Moving towards Easter in the Desert

For the last weeks of Lent until Easter, we will provide daily reflections on the a desert journey. The citations come from John Moses, The Desert. An Anthology for Lent (Harrisburg, PA.: Morehouse, 1997).

The Presence and Absence of God


“The desert is an arid, scorching, frightening place where everything portends death. But at the same time it is also a place of rest, gentleness and life.

“In the desert you find friendliness and hostility, anguish and joy, sorrow and exultation, trial and triumph. The desert is the land of malediction and the land of benediction. The desert can be hard and merciless. You might die of thirst there, but if it rains you could be drowned. In the desert nature manifests itself in its extremes: prodigal fertility and cruel barrennness. We wait for years and do not get even a drop of rain. Then, without warning, the rain comes down in torrents; and, with frightening speed, the wadis fill up and overflow, sweeping everything before them. You might come upon an oasis where there is life and vegetation. And a little farther on you could find yourself on a desolate patch where you fear your sanity.

“The desert can be tomb and cradle, wasteland and garden, death and resurrection, hell and heaven.

“Thus in the desert you will find that God is simultaneously present and absent, proximate and remote, visible and invisible, manifest and hidden. He can receive you with great tenderness and then abandon you on the cross of loneliness. He consoles you and torments you at the same time. He heals you only to wound you again. He may speak to you today and ignore you tomorrow.

“The desert does not delude and least of all does the desert delude those who accept it in its two-sided reality of life and death, presence and absence. Nor will they be deceived by God who calls them to the desert. God never abandons us.

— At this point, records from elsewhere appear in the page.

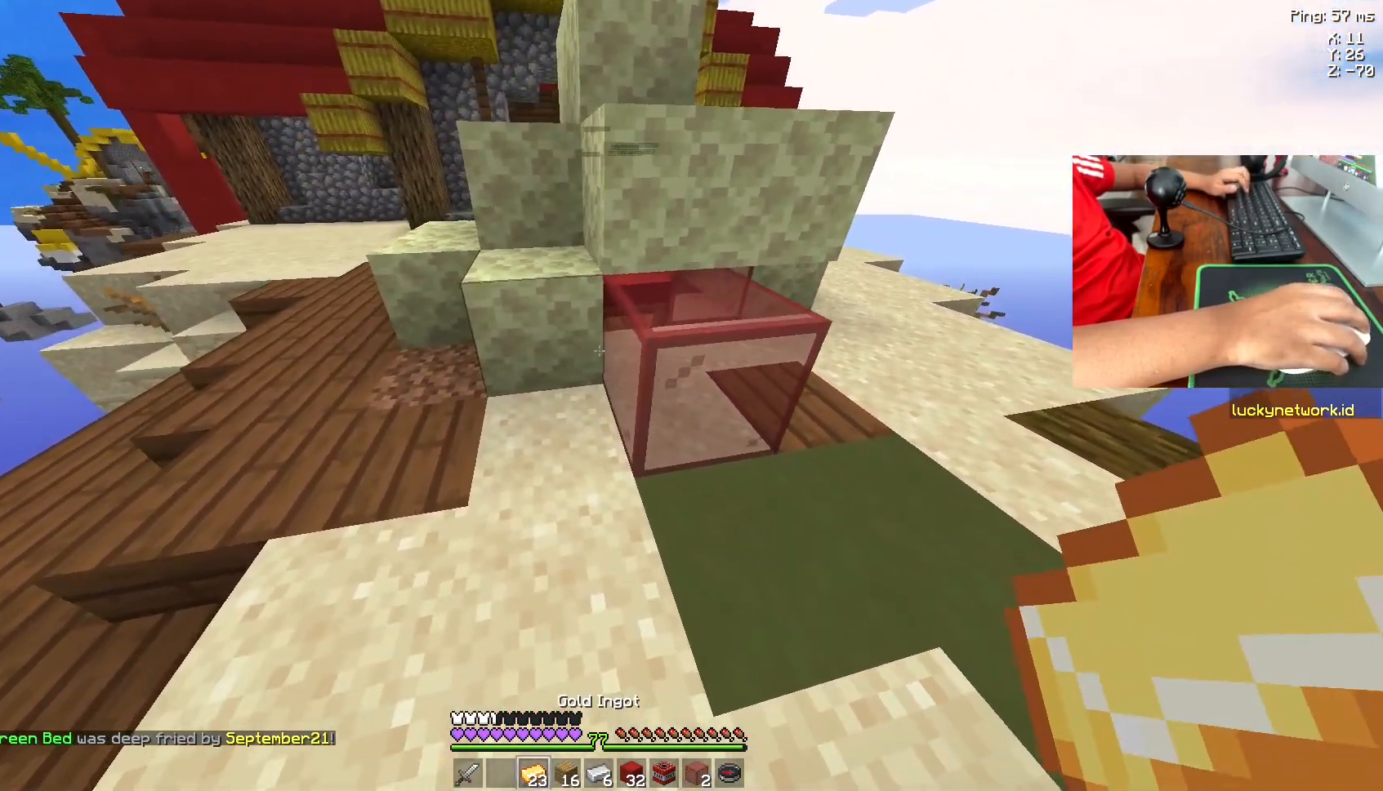
{"keys": [], "mouse": [], "events": []}
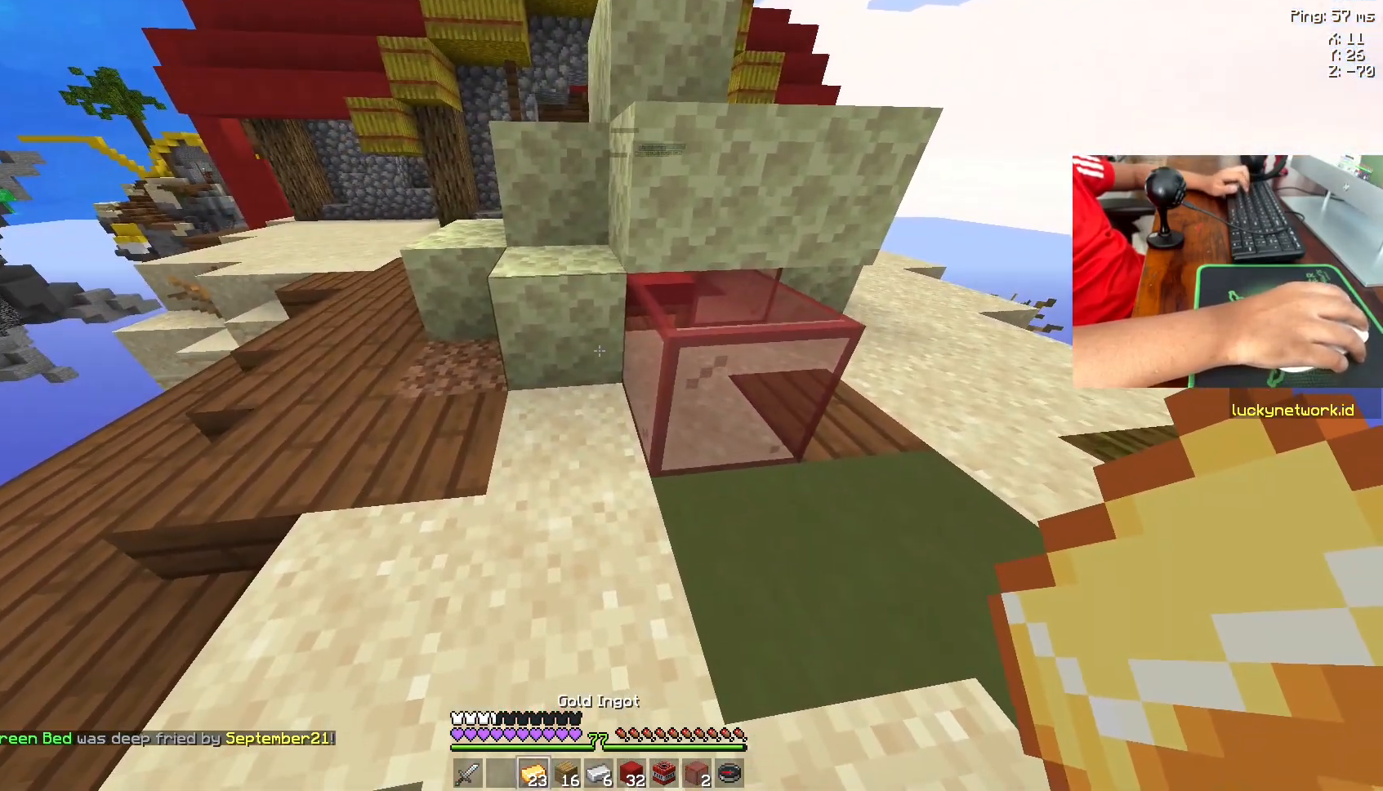
{"keys": [], "mouse": [], "events": [[183, "mouse_right", "down"], [283, "mouse_right", "up"]]}
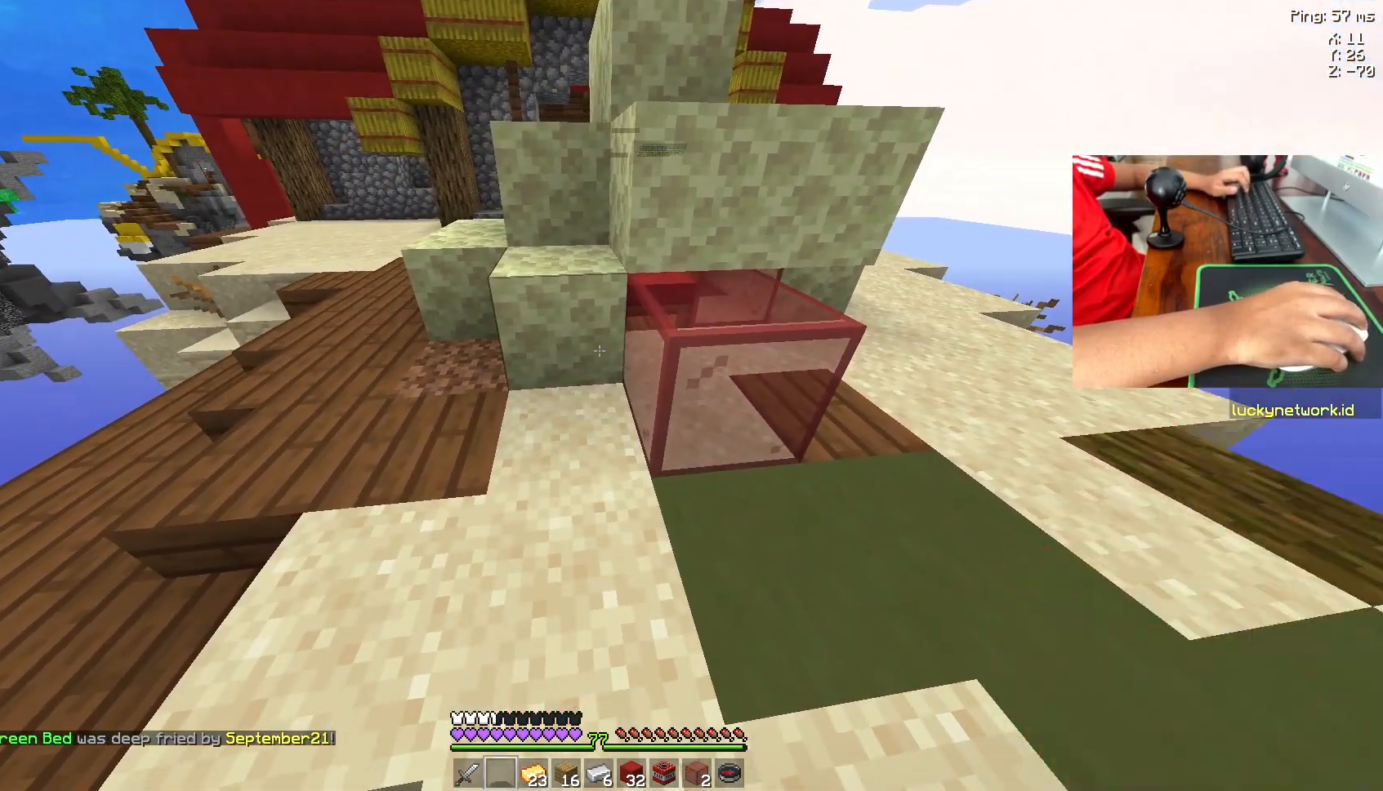
{"keys": [], "mouse": [], "events": [[183, "mouse_right", "down"], [283, "mouse_right", "up"]]}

“The desert is a good teacher. It is a place where we do not die of thirst. It is a place where we rediscover the roots of our existence. Once we grasp this lesson, we realise that the physical desert is not necessary to lead the life of a hermit. It then becomes pointless to go in search of a desert on the globe. You can find your desert in a corner of your house, on a motorway, in a square, in a crowded street. But you must first renounce the slavery of illusions, refuse the blackmail of pressure, resist the glitter of appearances, repudiate the domination of activity, reject the dictatorship of hypocrisy. Then the desert becomes a place where you do not go out to see the sand blowing in the wind but the Spirit waiting to make his dwelling within you.”